Kobe Bryant didn't talk much about the likeness of his game to Michael Jordan's throughout his career, but he certainly didn't stop others from making the comparison.

Now that the Los Angeles Lakers icon is retired from playing, he's free to shamelessly let the comparisons fly.

If it looked like Kobe was doing a Michael Jordan impression throughout his 20-year career, that's  because he was.

Howard Beck of Bleacher Report has a story out about Jordan's legacy, and how Kobe-era players were dogged by the "Next MJ" label, which had a negative impact on some of Bryant's contemporaries.

The article also notes that today's stars - possibly other than LeBron James - aren't stuck with that label and are free to play the way they want to play. And kids are following their lead.

But back in the late 1990s, as the league and Madison Avenue were looking for the next shining star, they were looking for players who looked and played just like #23.

They found one in Kobe, who practiced looking like and playing like Jordan.

"Damn near 100 percent of the technique," Kobe said. "Damn near 100 percent."

And the challenge of being labeled as the "Next MJ," even as Kobe's career was just getting started?

"Didn't frighten me much at all," Bryant said. "It was a challenge."

Beck's article mentions the typical "Next MJ" blasts from the past, like Kobe, Vince Carter, Penny Hardaway, Grant Hill, Jerry Stackhouse, Tracy McGrady, even Harold Miner. But he even brings up some "Next MJ" deep cuts like (thanks, Dick Vitale) Louisville's Jerome Harmon, Virginia prep phenom Kevin Madden, Len Bias, Roy Marble and Ron Harper.

It was probably nice for some of these guys to get that mention at first. But it quickly would become a burden.

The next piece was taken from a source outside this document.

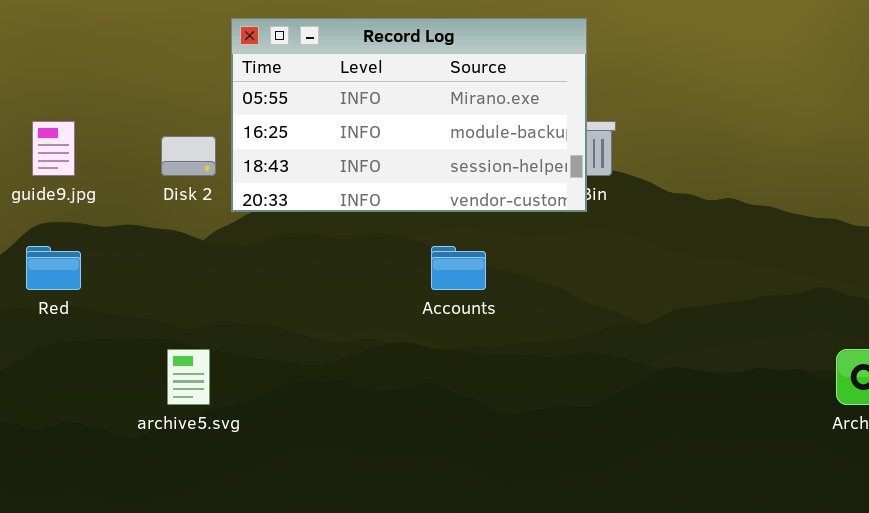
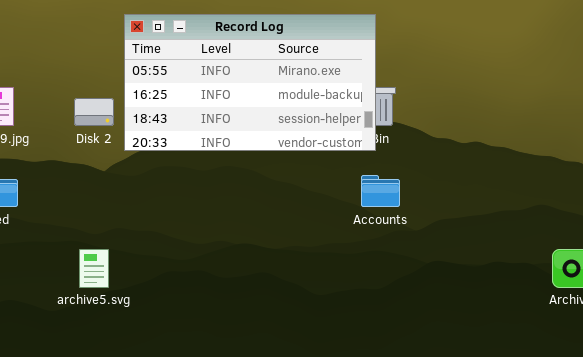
Accounts: [431,246,486,290] -> [361,175,400,207], moved

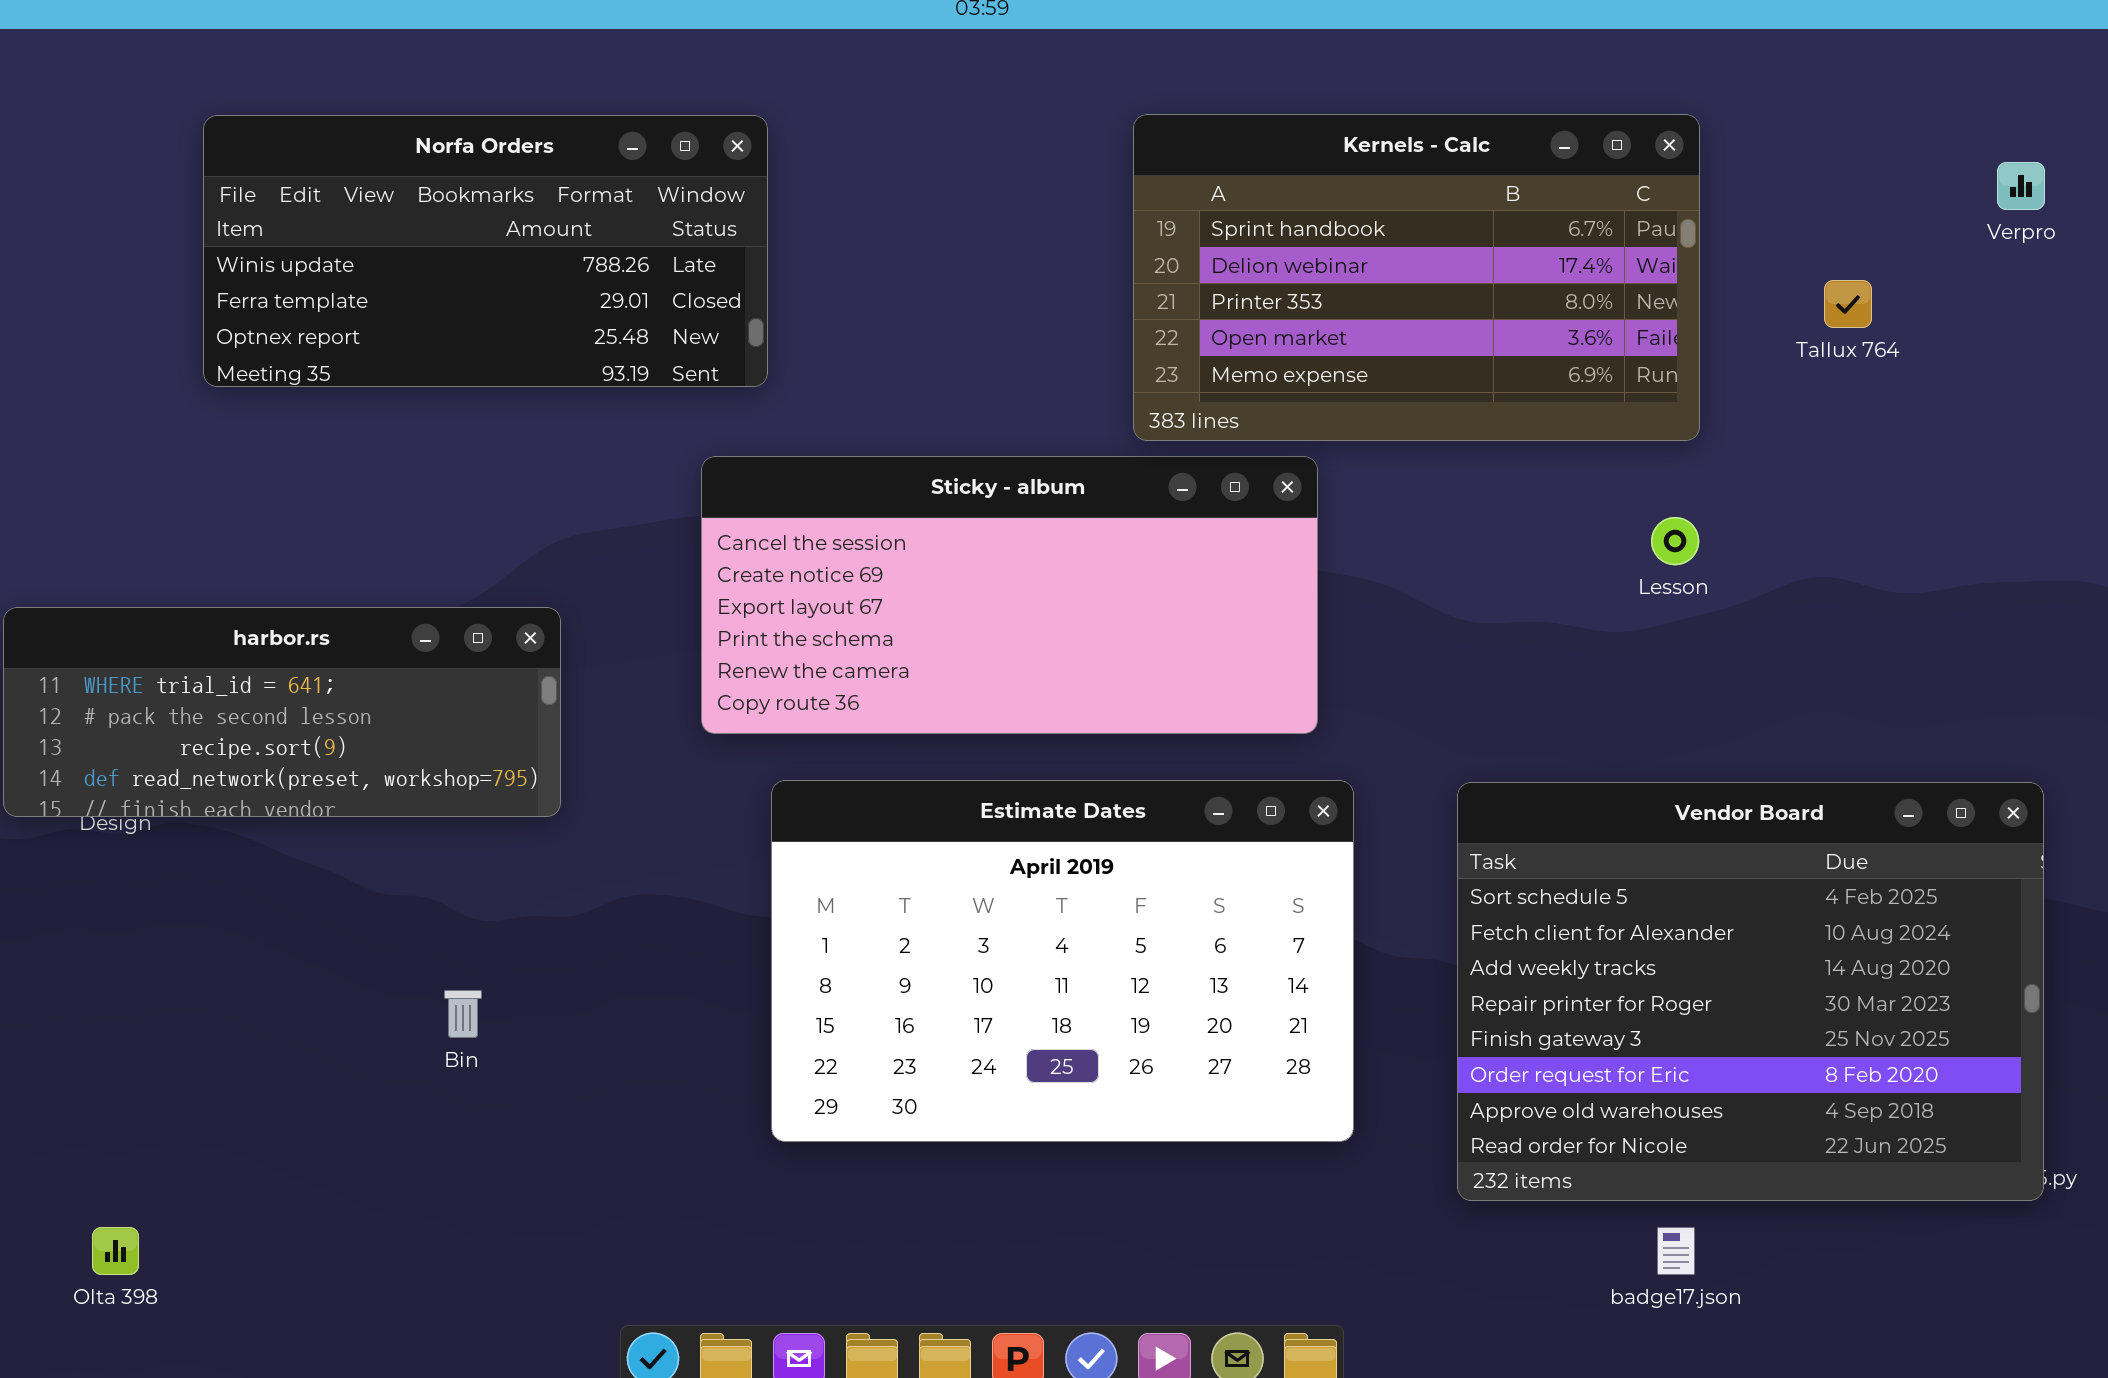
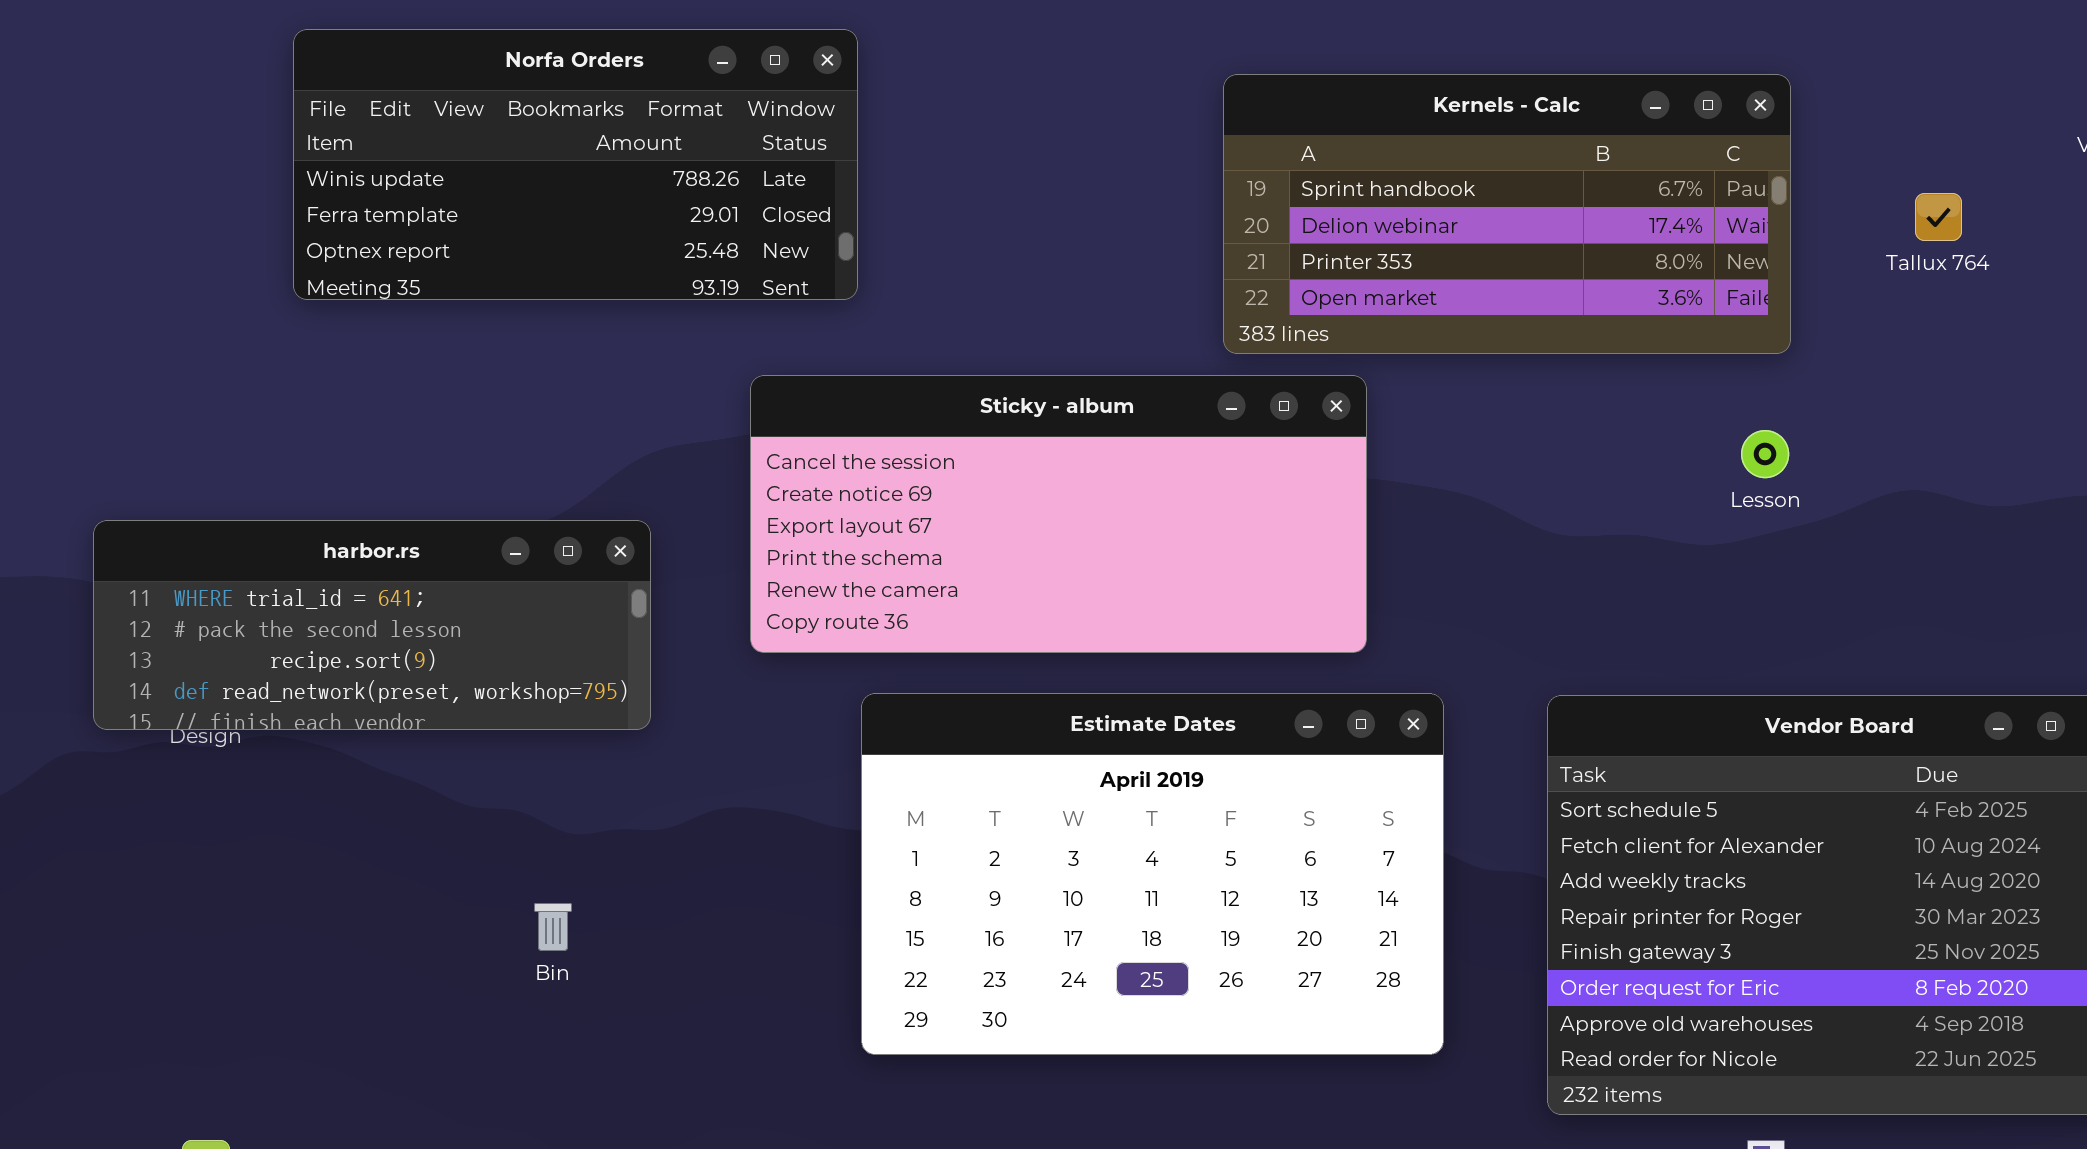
Kernels - Calc: [1133,114,1700,441] -> [1223,74,1791,354], resized
Sticky - album: [701,456,1318,734] -> [750,375,1367,653], moved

"I don't want to be the next Michael Jordan," Vince Carter tells B/R Mag, recalling a mantra that could have been spoken by all of them. "You're not putting that on me."

Now, players are free to be themselves, as kids are practicing 35-footers in hopes of being the next Stephen Curry or practicing fancy ball-handling moves with visions of being the next Kyrie Irving.

Penny - whose Magic coach Richie Adubato once said "we are looking at the next Michael Jordan" after a nice playoff performance for Orlando - sees it now as a high school coach in Memphis.

"They're just not making as many as Steph," he said in the article, chuckling. "They'll just say, 'I can really shoot them!' And I'll go, 'Yeah, well prove it to me.' If you prove it to me, then you have that right.'"

"They want to be Kyrie and Steph, for sure."